Your assignment: Copy out precisely the lines from the start of the data through the line with "undefined state and", and keep pictures out of it.

[Plain-text document sources]
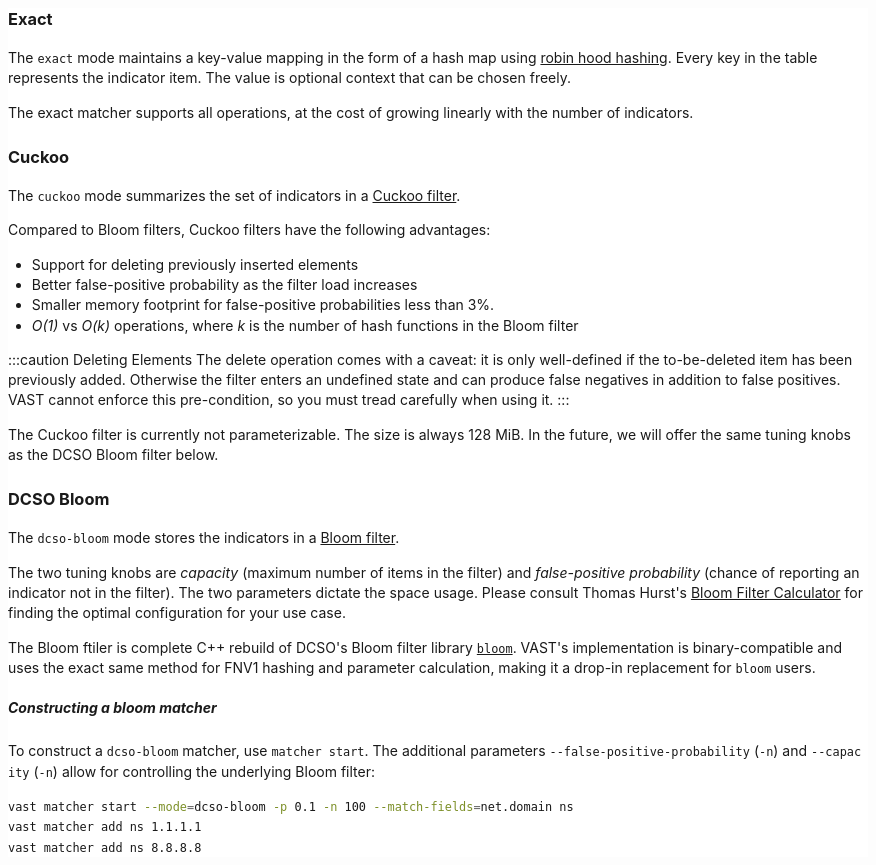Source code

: ### Exact

The `exact` mode maintains a key-value mapping in the form of a hash map using
[robin hood hashing][robin-hood-hashing]. Every key in the table represents the
indicator item. The value is optional context that can be chosen freely.

The exact matcher supports all operations, at the cost of growing linearly with
the number of indicators.

### Cuckoo

The `cuckoo` mode summarizes the set of indicators in a [Cuckoo
filter][cuckoo-filter].

Compared to Bloom filters, Cuckoo filters have the following advantages:
- Support for deleting previously inserted elements
- Better false-positive probability as the filter load increases
- Smaller memory footprint for false-positive probabilities less than 3%.
- *O(1)* vs *O(k)* operations, where *k* is the number of hash functions in the
  Bloom filter

:::caution Deleting Elements
The delete operation comes with a caveat: it is only well-defined if the
to-be-deleted item has been previously added. Otherwise the filter enters an
undefined state and can produce false negatives in addition to false positives.
VAST cannot enforce this pre-condition, so you must tread carefully when using
it.
:::

The Cuckoo filter is currently not parameterizable. The size is always 128 MiB.
In the future, we will offer the same tuning knobs as the DCSO Bloom filter
below.

### DCSO Bloom

The `dcso-bloom` mode stores the indicators in a [Bloom filter][bloom-filter].

The two tuning knobs are *capacity* (maximum number of items in the filter) and
*false-positive probability* (chance of reporting an indicator not in the
filter). The two parameters dictate the space usage. Please consult Thomas
Hurst's [Bloom Filter Calculator](https://hur.st/bloomfilter/) for finding the
optimal configuration for your use case.

The Bloom ftiler is complete C++ rebuild of DCSO's Bloom filter library
[`bloom`](https://github.com/dcso/bloom). VAST's implementation is
binary-compatible and uses the exact same method for FNV1 hashing and parameter
calculation, making it a drop-in replacement for `bloom` users.

##### Constructing a bloom matcher

To construct a `dcso-bloom` matcher, use `matcher start`. The additional
parameters `--false-positive-probability` (`-n`) and `--capacity` (`-n`) allow
for controlling the underlying Bloom filter:

```bash
vast matcher start --mode=dcso-bloom -p 0.1 -n 100 --match-fields=net.domain ns
vast matcher add ns 1.1.1.1
vast matcher add ns 8.8.8.8
```


[datasets]: https://suricata.readthedocs.io/en/latest/rules/datasets.html
[intel-framework]: https://docs.zeek.org/en/master/frameworks/intel.html
[robin-hood-hashing]: https://en.wikipedia.org/wiki/Hash_table#Robin_Hood_hashing
[cuckoo-filter]: https://en.wikipedia.org/wiki/Cuckoo_filter
[bloom-filter]: https://en.wikipedia.org/wiki/Bloom_filter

Your response:
Source code

: ### Exact

The `exact` mode maintains a key-value mapping in the form of a hash map using
[robin hood hashing][robin-hood-hashing]. Every key in the table represents the
indicator item. The value is optional context that can be chosen freely.

The exact matcher supports all operations, at the cost of growing linearly with
the number of indicators.

### Cuckoo

The `cuckoo` mode summarizes the set of indicators in a [Cuckoo
filter][cuckoo-filter].

Compared to Bloom filters, Cuckoo filters have the following advantages:
- Support for deleting previously inserted elements
- Better false-positive probability as the filter load increases
- Smaller memory footprint for false-positive probabilities less than 3%.
- *O(1)* vs *O(k)* operations, where *k* is the number of hash functions in the
  Bloom filter

:::caution Deleting Elements
The delete operation comes with a caveat: it is only well-defined if the
to-be-deleted item has been previously added. Otherwise the filter enters an
undefined state and can produce false negatives in addition to false positives.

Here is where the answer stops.